Development and applications of KASP markers distinguishing A- and B/K-genomes of Arachis

Peanut is an important global food crop with a narrow genetic base due to its domestication bottleneck and the ploidy barrier between it and almost all of its wild diploid relatives. Increasingly, peanut breeders have been introgressing beneficial alleles from its diploid relatives into the cultigen to improve agronomic traits along with its pathogen and pest resistances. To overcome the ploidy barrier, the process of introgression can be initiated by making hybrids between A- and B/K-genome Arachis diploid species and then doubling their chromosomes to induce tetraploidy. These allotetraploids are generally cross-compatible with peanut.
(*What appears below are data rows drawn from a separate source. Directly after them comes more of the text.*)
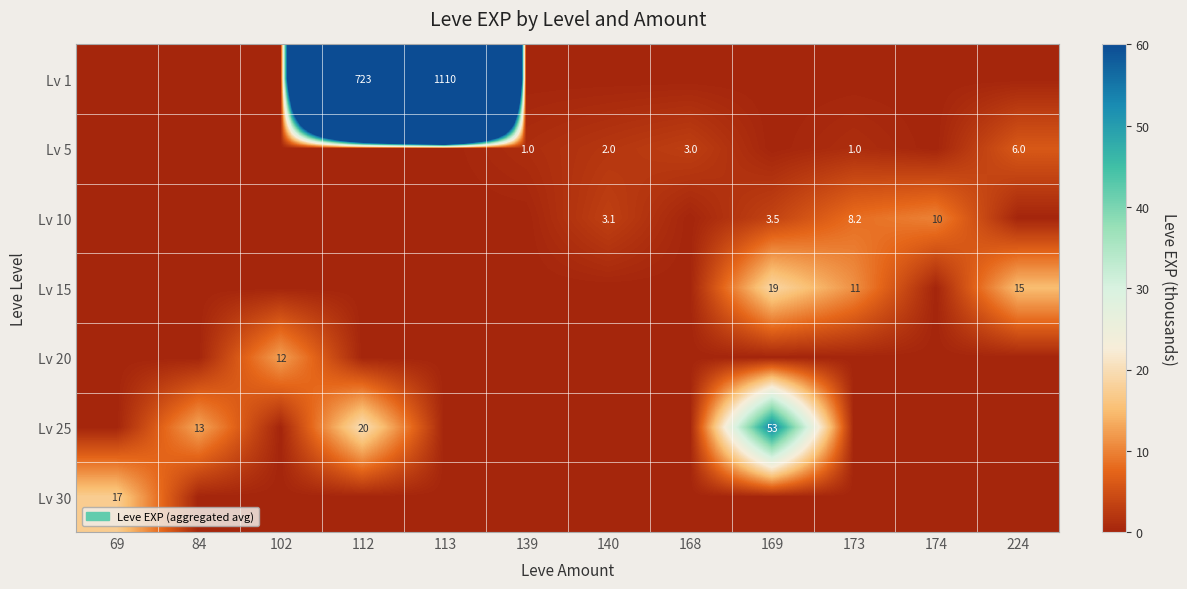

The Lv 20 series shows 12.0 at 102. True or false?

True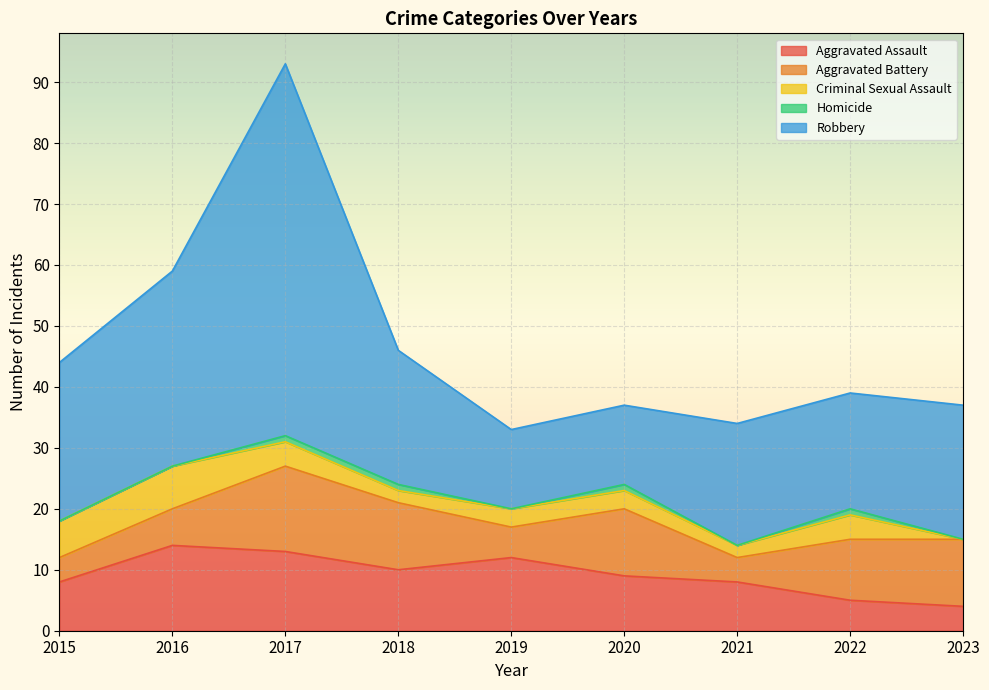

True or false: Aggravated Assault has a value of 14 at 2016.

True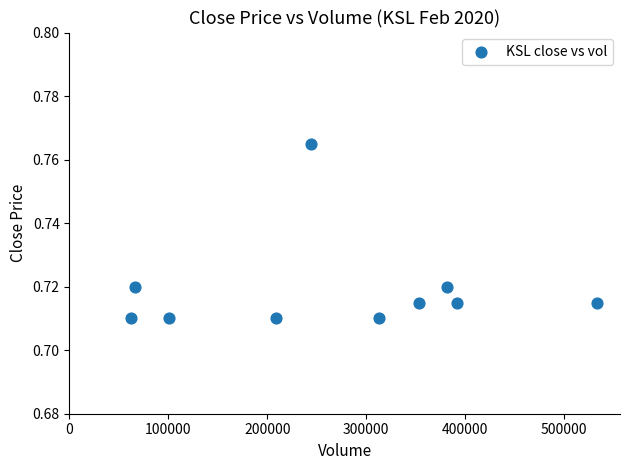

What is the average X value?

265330.0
Previously, true allotetraploids were distinguished from selfed progeny by infertile pollen grain counts; however, markers that can distinguish allele dosage between A- and B/K-genomes allow allotetraploids to be confirmed before flowering or even planting and can be more reliable than infertile pollen grain counts. These markers also can be used to confirm and track the inheritance of previously discovered homoeologous recombination events, which commonly occur in synthetic allotetraploid-derived materials. In this study, 105 KASP markers distinguishing A- and B/K-genomes were designed to span the entire peanut genome. These markers can be used as a time and cost-efficient alternative to using the Axiom_Arachis SNP arrays where high-resolution is not required.